Сейчас вот смотрю на Вашу карточку и думаю о тех невидимых нитях, которые связывают людей, расположенных друг к другу. Что Вы для меня и что я для Вас? А вот не проживу дня, чтобы не вспомнить о Вас и не посмотреть на Вашу фотографию, которая, кстати сказать, вместе с Вашими письмами взята мною из дому.

Не беспокойтесь, что я не разберу Ваших писем Я почти уже привык к Вашей руке за Ваши два письма и читаю почти без всякого труда.

Наблюдал и я соединение Сатурна с Марсом, и приблизительно на том же месте, где и Вы[239]. Только когда я наблюдал (не 3–го, а 4 августа), расстояние между ними было не меньше 2°, а учитель математики в Каменской женской гимназии, который имеет очень дорогой телескоп и который сам пригласил меня посмотреть на Сатурн и Марс, говорил, что 3 августа расстояние между ними было почти пол градуса.

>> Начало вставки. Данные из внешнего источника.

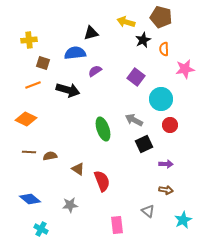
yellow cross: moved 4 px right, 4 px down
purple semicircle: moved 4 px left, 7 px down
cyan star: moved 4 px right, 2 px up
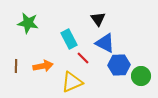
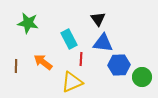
blue triangle: moved 2 px left; rotated 20 degrees counterclockwise
red line: moved 2 px left, 1 px down; rotated 48 degrees clockwise
orange arrow: moved 4 px up; rotated 132 degrees counterclockwise
green circle: moved 1 px right, 1 px down
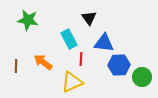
black triangle: moved 9 px left, 1 px up
green star: moved 3 px up
blue triangle: moved 1 px right
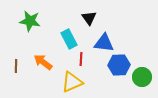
green star: moved 2 px right, 1 px down
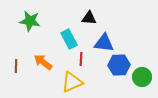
black triangle: rotated 49 degrees counterclockwise
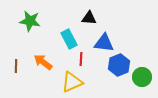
blue hexagon: rotated 20 degrees counterclockwise
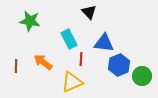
black triangle: moved 6 px up; rotated 42 degrees clockwise
green circle: moved 1 px up
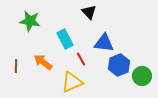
cyan rectangle: moved 4 px left
red line: rotated 32 degrees counterclockwise
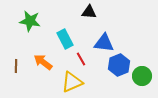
black triangle: rotated 42 degrees counterclockwise
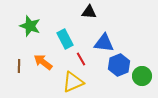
green star: moved 5 px down; rotated 10 degrees clockwise
brown line: moved 3 px right
yellow triangle: moved 1 px right
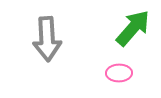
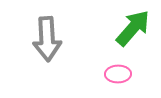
pink ellipse: moved 1 px left, 1 px down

Простите за короткое письмо. Я спешу по делу в Университет. В следующем письме, если Вам будет угодно, напишу подробней о своем новом житье–бытье и о московских впечатлениях. Пишу Вам собственно для того, чтобы захватить Вас в Новгороде и узнать Ваш петербургский адрес.

Жду ответа.

Искренно уважающий Вас А Л.

Адрес мой:

Москва. Первое Студенческое Общежитие имени императора Николая II. Большая Грузинская, 12, кв. 92.

Москва 15 сент<ября> 1911

Милая, добрая Вера!

Сначала извинюсь перед Вами за долгое молчание. Сами, вероятно, знаете, что значит приехать в чужой и совершенно незнакомый город, да еще столицу. А тут и начало занятий подоспело. Первая лекция состоялась еще 7 сентября. А затем — позвольте пожелать в день Вашего Ангела[240]Вам счастливых солнечных дней и безоблачной жизни на долгие годы. Хочу Вам счастья, хорошего счастья; хочу сохранения Вашей доброй души, с которой Вы всегда найдете в своей жизни ее высшую цель. Ведь не в этих сереньких днях, которыми полна наша жизнь, не в этих людях, которые мирятся с своим бесцветным существованием, не в них смысл и оправдание жизни. А Вы еще так недавно писали мне о своем недовольстве, о своей тоске и неудовлетворенности. Милая Верочка, не заглушайте в себе этого недовольства, не миритесь с прозой! И если Вы не находите сил создать вокруг себя новую жизнь, то уходите от этой жизни, замыкайтесь в себе, но не продавайте Вашего бесценного сокровища молодой души, не губите сил. Тяжела одинокая жизнь — что и говорить! Но лучше страдание со смыслом, чем счастье без смысла[241]. Желаю, мой добрый друг, душевного спокойствия и веры в идеал. Сохраните эту веру· она сохранит Вас. Вот чего пожелаю Вам: пожелаю самого дорогого для меня, ради чего я живу и трачу, может быть, лучшие годы своей жизни. Для меня нет ничего более нужного, и вот это–то самое нужное для человека я и желаю Вам. Прошу верить искренности моих пожеланий, потому что в душе я горжусь тем, что могу с чистой совестью высказать их Вам.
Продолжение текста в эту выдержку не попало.